-------- PROVIDED DATA --------

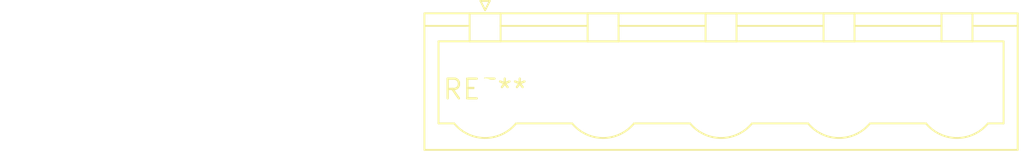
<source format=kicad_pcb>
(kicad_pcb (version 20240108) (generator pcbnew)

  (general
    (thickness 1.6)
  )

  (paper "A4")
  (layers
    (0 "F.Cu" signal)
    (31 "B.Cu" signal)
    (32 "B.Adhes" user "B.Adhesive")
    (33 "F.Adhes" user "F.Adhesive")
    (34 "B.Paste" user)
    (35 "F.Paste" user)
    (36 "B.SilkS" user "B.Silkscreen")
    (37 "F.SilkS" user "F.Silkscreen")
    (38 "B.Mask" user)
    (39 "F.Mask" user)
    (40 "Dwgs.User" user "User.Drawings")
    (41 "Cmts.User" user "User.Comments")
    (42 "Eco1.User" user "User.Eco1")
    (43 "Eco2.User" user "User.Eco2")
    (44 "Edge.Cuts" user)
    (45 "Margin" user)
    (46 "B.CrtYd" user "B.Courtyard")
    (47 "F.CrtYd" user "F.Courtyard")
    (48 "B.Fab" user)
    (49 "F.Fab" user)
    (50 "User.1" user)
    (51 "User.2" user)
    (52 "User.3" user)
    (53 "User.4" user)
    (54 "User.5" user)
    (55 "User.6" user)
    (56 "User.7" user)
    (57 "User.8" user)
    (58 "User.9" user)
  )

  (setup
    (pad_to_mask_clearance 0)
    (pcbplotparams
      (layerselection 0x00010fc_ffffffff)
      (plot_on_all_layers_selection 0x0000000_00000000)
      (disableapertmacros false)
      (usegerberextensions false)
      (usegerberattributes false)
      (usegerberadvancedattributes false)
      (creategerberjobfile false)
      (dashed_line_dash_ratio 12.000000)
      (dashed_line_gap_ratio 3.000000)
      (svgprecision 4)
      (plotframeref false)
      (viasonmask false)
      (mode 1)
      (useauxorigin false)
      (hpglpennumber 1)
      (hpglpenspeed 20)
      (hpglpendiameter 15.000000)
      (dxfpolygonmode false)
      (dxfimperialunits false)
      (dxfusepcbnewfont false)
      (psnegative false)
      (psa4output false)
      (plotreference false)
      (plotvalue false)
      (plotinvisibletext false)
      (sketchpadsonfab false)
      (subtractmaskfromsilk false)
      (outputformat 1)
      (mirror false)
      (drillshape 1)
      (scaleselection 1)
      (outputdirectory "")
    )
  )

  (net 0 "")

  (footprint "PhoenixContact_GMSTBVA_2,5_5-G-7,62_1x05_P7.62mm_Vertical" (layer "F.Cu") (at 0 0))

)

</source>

--------
-------- PROVIDED DATA --------

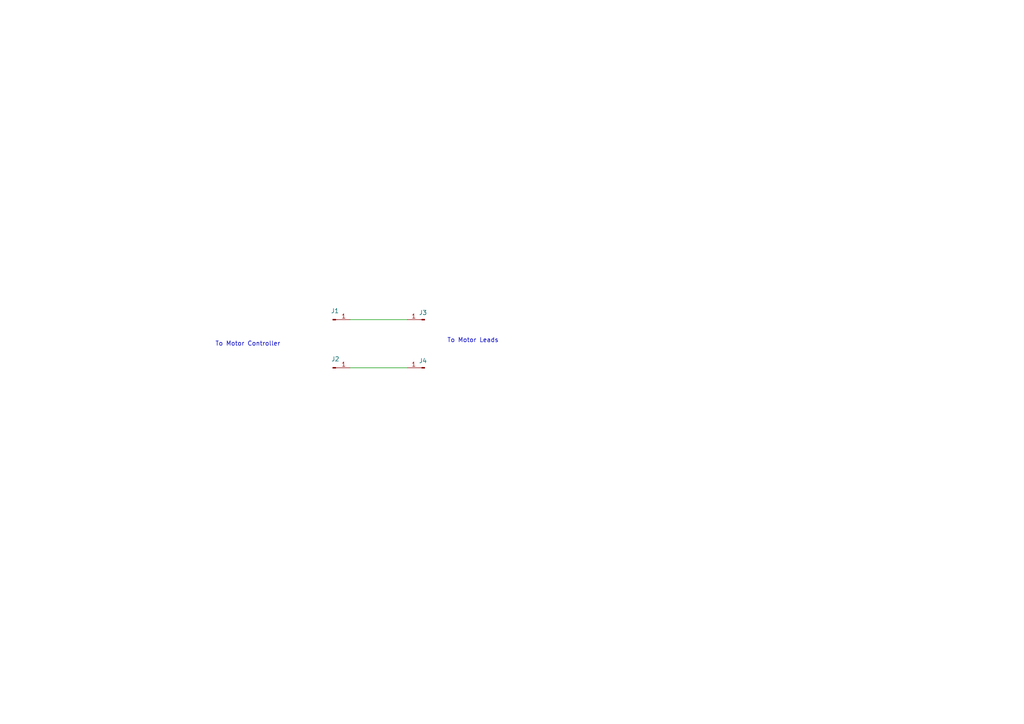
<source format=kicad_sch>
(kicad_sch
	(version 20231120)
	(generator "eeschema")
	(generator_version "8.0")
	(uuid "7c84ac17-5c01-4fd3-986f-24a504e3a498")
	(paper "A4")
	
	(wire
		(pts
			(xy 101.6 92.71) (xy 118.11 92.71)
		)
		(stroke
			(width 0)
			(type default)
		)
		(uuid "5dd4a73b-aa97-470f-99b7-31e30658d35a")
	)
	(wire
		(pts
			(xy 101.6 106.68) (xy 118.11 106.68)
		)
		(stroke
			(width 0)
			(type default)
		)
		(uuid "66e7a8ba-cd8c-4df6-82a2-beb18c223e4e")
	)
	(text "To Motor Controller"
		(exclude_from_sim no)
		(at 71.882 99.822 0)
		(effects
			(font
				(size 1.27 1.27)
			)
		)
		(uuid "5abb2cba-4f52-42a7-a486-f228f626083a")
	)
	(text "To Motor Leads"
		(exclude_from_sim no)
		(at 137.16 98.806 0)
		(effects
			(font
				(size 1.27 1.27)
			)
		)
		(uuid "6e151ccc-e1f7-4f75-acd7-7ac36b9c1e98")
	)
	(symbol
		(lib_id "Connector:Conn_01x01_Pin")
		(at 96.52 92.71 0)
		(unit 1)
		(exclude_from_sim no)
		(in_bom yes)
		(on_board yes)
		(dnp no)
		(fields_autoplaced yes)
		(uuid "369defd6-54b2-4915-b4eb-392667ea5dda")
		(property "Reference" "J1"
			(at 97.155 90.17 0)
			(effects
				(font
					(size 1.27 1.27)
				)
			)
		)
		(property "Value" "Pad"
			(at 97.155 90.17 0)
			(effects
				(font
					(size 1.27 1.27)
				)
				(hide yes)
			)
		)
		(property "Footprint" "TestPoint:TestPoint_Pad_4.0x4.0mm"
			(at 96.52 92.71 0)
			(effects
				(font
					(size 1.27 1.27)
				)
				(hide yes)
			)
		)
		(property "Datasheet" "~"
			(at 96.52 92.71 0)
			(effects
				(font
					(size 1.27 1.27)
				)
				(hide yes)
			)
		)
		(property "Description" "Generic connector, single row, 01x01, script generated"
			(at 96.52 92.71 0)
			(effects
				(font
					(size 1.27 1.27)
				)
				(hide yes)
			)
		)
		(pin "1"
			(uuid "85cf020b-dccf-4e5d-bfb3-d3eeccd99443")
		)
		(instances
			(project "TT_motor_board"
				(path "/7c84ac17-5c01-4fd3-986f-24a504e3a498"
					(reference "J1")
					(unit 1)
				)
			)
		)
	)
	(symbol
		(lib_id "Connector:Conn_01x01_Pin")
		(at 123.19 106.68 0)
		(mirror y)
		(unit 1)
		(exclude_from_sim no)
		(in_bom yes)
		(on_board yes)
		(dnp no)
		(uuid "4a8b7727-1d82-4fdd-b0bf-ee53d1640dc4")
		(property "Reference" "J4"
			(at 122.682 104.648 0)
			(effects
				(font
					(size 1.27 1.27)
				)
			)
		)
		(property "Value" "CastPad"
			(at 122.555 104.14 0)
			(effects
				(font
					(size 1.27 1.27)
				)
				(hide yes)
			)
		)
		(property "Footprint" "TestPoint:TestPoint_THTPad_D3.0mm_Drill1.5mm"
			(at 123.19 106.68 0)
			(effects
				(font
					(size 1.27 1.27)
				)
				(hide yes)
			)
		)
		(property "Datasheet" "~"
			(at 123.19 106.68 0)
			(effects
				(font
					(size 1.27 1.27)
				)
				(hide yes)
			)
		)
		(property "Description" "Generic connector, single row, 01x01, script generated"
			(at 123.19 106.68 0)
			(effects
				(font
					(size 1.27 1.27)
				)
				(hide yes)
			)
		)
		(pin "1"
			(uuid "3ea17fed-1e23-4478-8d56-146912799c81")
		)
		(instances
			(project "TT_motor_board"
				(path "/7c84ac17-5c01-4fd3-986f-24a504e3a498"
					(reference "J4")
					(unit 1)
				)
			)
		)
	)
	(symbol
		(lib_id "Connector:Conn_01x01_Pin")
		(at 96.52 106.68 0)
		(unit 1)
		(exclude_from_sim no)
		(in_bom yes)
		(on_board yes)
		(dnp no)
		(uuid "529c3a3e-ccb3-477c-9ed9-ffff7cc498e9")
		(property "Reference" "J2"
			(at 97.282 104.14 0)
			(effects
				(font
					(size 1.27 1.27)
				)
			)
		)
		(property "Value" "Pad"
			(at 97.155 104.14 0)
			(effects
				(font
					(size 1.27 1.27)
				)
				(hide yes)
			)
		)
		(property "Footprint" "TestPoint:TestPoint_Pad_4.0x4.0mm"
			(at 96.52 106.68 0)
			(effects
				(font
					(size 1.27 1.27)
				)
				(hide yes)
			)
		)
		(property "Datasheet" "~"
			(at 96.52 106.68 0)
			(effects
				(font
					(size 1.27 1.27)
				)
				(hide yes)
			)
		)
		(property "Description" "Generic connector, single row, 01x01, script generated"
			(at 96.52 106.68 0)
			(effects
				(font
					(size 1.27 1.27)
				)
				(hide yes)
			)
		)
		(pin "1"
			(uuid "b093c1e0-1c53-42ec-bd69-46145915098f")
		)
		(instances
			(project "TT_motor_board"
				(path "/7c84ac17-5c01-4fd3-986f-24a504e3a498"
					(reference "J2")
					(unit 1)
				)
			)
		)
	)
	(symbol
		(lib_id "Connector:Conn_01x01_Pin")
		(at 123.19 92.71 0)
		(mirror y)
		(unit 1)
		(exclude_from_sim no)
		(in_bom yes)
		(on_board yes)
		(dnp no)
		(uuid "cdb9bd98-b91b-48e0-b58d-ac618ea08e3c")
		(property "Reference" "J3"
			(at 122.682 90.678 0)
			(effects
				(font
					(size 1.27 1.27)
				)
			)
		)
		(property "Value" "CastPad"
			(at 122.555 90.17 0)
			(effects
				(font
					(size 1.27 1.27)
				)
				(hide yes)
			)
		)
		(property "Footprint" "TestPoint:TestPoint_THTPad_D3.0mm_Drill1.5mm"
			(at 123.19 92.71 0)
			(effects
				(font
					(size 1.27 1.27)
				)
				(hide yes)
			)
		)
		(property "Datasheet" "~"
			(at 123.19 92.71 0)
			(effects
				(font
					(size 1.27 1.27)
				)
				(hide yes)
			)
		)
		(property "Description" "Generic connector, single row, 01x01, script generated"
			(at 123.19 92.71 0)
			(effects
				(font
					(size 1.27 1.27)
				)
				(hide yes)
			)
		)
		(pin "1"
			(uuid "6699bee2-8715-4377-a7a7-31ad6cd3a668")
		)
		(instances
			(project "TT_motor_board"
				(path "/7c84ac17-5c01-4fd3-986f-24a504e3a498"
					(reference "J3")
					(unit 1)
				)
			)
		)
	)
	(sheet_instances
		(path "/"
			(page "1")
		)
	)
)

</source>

--------

• _THE TASK_: Once you have counted the lines of the records holding the string "Adhes", state that number with no other words.

• _EXPECTED ANSWER_: 2